Founded in 2002 as the Bus Project and called Next Up since 2019, the group strives to dismantle institutional barriers to voting and develop youth leaders from marginalized backgrounds. In 2020, after making nearly 200,000 calls to young Oregon voters and advocating for voter reform, the organization helped increase the state’s turnout among voters aged 18 to 29 by 13 percent compared to 2016 and boost voter registration rates in communities of color. That election is done, but another is always coming up, and the group continues to support disenfranchised youth.
Wilson has long recognized the importance of empowering young people, describing herself as “mentor-grown.”
“I’ve been very lucky to have lots of different people who play mom and dad in my life,” she says.

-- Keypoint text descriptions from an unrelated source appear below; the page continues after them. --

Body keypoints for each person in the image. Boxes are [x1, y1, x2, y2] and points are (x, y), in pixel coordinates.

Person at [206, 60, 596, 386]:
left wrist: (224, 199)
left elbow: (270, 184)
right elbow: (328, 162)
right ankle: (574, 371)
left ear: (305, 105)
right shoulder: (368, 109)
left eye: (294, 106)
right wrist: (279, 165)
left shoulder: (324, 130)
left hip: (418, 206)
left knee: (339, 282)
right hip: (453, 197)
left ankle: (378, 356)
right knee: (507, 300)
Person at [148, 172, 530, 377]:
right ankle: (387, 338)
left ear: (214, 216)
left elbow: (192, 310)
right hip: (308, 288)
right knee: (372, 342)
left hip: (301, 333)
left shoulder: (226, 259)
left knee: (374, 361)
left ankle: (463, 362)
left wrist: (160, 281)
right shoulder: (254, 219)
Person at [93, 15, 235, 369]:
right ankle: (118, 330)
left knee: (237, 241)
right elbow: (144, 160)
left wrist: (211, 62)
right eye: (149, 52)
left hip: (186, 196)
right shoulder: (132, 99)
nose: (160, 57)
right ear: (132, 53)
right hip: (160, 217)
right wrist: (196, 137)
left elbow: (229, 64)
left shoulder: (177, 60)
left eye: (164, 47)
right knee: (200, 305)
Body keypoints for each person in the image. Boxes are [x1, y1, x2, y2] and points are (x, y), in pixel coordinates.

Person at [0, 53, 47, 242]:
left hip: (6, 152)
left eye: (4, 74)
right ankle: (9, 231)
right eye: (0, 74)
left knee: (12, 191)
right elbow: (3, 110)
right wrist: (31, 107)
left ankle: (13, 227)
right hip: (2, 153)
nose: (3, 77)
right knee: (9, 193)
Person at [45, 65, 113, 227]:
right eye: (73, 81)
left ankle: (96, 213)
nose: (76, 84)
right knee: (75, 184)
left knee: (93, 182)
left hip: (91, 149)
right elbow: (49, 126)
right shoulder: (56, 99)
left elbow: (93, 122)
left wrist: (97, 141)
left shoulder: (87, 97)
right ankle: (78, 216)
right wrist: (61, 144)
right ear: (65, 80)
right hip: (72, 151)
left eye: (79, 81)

As a child, Wilson experienced homelessness, often having what she thought were “sleepovers” in her mom’s car. She went to about 10 different elementary schools in the area before finding stability with a family in Southeast Portland. They and other mentors encouraged her to take leadership positions in student government, apply for scholarships, and eventually attend Pacific University.

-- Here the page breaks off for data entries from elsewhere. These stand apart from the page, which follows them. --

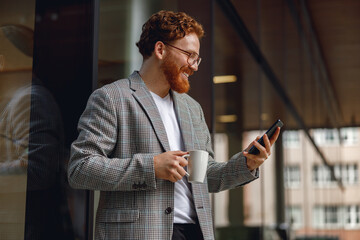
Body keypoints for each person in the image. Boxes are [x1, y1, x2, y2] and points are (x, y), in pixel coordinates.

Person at [68, 10, 280, 240]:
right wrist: (151, 167)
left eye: (197, 58)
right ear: (160, 50)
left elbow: (204, 175)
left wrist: (246, 164)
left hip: (195, 232)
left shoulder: (192, 109)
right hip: (139, 233)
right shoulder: (112, 98)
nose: (194, 66)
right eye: (189, 55)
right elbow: (81, 169)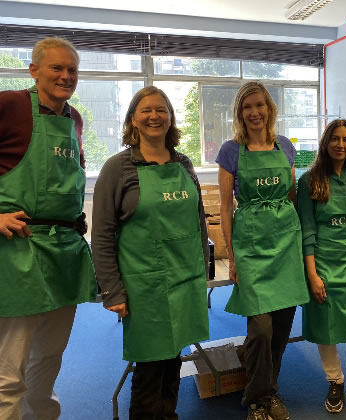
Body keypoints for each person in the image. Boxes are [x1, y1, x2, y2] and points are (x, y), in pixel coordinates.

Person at [91, 86, 210, 419]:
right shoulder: (117, 168)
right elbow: (100, 234)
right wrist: (112, 289)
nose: (154, 116)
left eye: (161, 110)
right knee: (148, 367)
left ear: (170, 118)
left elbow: (198, 220)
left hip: (185, 279)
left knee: (174, 359)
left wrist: (203, 270)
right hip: (144, 286)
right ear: (133, 119)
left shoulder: (184, 163)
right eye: (146, 110)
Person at [0, 37, 96, 419]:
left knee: (50, 355)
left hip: (65, 252)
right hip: (19, 252)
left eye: (72, 69)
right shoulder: (10, 106)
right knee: (11, 368)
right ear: (34, 70)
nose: (66, 75)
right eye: (56, 67)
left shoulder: (73, 119)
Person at [216, 81, 310, 420]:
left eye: (260, 105)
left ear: (269, 108)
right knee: (260, 329)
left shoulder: (285, 146)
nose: (254, 112)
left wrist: (301, 245)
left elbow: (291, 196)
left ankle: (270, 390)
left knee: (282, 326)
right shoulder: (230, 151)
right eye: (247, 107)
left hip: (285, 241)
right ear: (240, 113)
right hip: (251, 246)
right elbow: (225, 207)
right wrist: (231, 255)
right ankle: (257, 398)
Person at [297, 120, 346, 419]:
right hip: (323, 266)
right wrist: (312, 274)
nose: (340, 145)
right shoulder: (308, 181)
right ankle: (335, 381)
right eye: (335, 139)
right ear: (325, 142)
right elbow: (306, 230)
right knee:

“I’m the first in my family to graduate [from college], but I’m not the last to break the cycle of poverty and addiction,” she says.

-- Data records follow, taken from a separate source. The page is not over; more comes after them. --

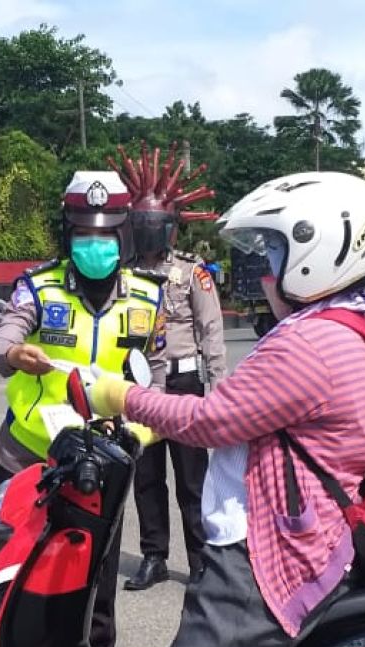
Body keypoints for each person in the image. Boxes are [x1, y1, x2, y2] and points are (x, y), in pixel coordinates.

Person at [89, 172, 365, 647]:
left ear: (321, 255)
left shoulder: (310, 343)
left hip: (267, 555)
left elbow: (208, 419)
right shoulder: (352, 325)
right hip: (310, 533)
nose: (265, 268)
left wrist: (121, 396)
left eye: (278, 252)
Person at [0, 170, 167, 647]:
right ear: (68, 235)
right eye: (84, 235)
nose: (95, 246)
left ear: (124, 235)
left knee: (94, 609)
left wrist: (134, 435)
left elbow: (155, 383)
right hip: (27, 464)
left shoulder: (147, 299)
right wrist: (15, 353)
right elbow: (1, 343)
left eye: (105, 236)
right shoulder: (37, 289)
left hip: (101, 476)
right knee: (9, 594)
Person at [107, 143, 226, 590]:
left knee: (192, 481)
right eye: (141, 224)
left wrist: (216, 392)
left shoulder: (193, 274)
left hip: (184, 382)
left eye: (154, 224)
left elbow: (212, 332)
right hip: (141, 387)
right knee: (147, 480)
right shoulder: (125, 275)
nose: (148, 231)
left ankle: (200, 561)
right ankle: (154, 556)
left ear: (169, 228)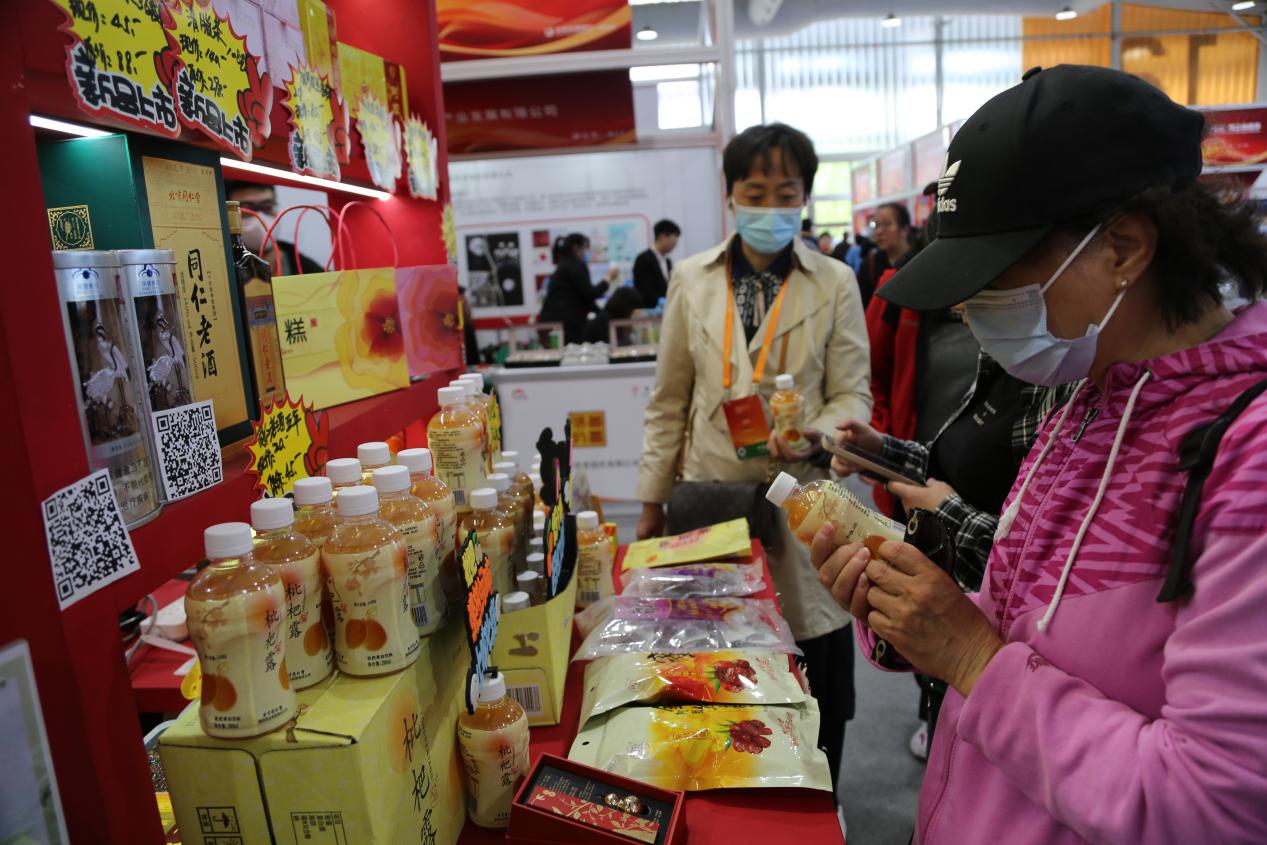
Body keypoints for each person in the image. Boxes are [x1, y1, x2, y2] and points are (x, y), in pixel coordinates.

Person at [810, 64, 1267, 843]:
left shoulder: (1244, 460)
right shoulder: (1080, 400)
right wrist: (911, 610)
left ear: (1122, 248)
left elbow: (1214, 804)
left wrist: (967, 656)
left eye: (996, 274)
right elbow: (1018, 628)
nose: (968, 307)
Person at [637, 122, 871, 790]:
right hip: (712, 501)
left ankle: (820, 797)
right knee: (722, 666)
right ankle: (732, 802)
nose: (770, 206)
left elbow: (853, 391)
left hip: (803, 499)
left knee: (816, 667)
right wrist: (651, 506)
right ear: (731, 195)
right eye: (755, 192)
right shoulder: (692, 278)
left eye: (786, 193)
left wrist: (817, 431)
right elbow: (668, 400)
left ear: (804, 197)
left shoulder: (834, 280)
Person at [224, 181, 325, 276]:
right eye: (247, 209)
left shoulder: (309, 269)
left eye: (267, 207)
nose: (259, 217)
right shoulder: (222, 270)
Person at [538, 234, 613, 345]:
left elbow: (582, 297)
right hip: (567, 324)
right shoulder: (576, 265)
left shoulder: (564, 265)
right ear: (576, 248)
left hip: (556, 322)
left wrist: (602, 314)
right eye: (585, 248)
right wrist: (607, 279)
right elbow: (589, 294)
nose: (586, 253)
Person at [857, 202, 915, 308]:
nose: (879, 231)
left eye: (887, 224)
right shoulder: (870, 264)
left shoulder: (919, 261)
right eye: (877, 225)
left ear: (905, 230)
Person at [633, 219, 680, 308]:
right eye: (674, 239)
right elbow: (644, 289)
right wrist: (661, 302)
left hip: (666, 308)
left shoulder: (668, 261)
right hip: (649, 309)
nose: (675, 244)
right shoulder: (643, 259)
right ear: (662, 237)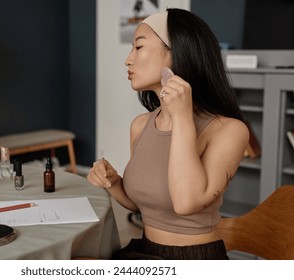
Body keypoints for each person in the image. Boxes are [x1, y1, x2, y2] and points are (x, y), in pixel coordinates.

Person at [87, 8, 249, 260]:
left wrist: (182, 117)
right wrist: (115, 182)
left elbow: (186, 203)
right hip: (145, 251)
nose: (128, 60)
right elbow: (146, 206)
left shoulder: (229, 131)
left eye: (139, 47)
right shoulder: (140, 125)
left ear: (179, 55)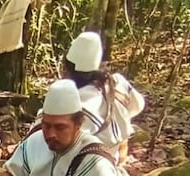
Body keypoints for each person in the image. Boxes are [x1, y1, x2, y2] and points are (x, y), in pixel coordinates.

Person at [61, 31, 146, 165]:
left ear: (68, 70)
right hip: (115, 158)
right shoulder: (117, 82)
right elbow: (138, 105)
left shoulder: (76, 101)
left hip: (87, 167)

Wilson’s interests vary widely: she explored various majors, from biology to marketing, before landing in the early education program and graduating debt-free in 2018. She started her post-college career as an organizer for Stand for Children, working to reduce police presence in schools and boost Oregon's graduation rate by communicating directly with low-income and BIPOC youth. (For the class of 2019, when measuring the percentage of public high school students who finish in four years, Oregon was in the bottom five among US states for graduation rates.)
Wilson continued this grassroots organizing model in her tenure as the advocacy director at the Coalition of Communities of Color. She says her new role at Next Up—she takes over from Samantha Gladu, who held the executive director position for three years—is an intersection of her previous roles and focuses on racial and criminal justice in the youth space.
With the help of four other staff members and a dedicated team of volunteers, Wilson will continue to expand Next Up beyond engaging youth in elections. After being especially active in the fall redistricting process as a member of the We Draw Oregon coalition, Next Up continues to advocate for a policy that could give voting rights to people who are currently incarcerated. The team also plans to educate Portland youth about the city’s ongoing charter review, the decennial process that could change the way city hall functions.
Wilson says she also hopes to bolster the nonprofit’s focus areas beyond the Willamette Valley and continue to develop its youth leadership programs, which build community organizing skills among teenagers, college students, and young adults each month.
“I’m very dedicated to seeing Portland and Oregon change,” Wilson says. “[I want to] try to actually shift the foundation to be something that is for all Oregonians.”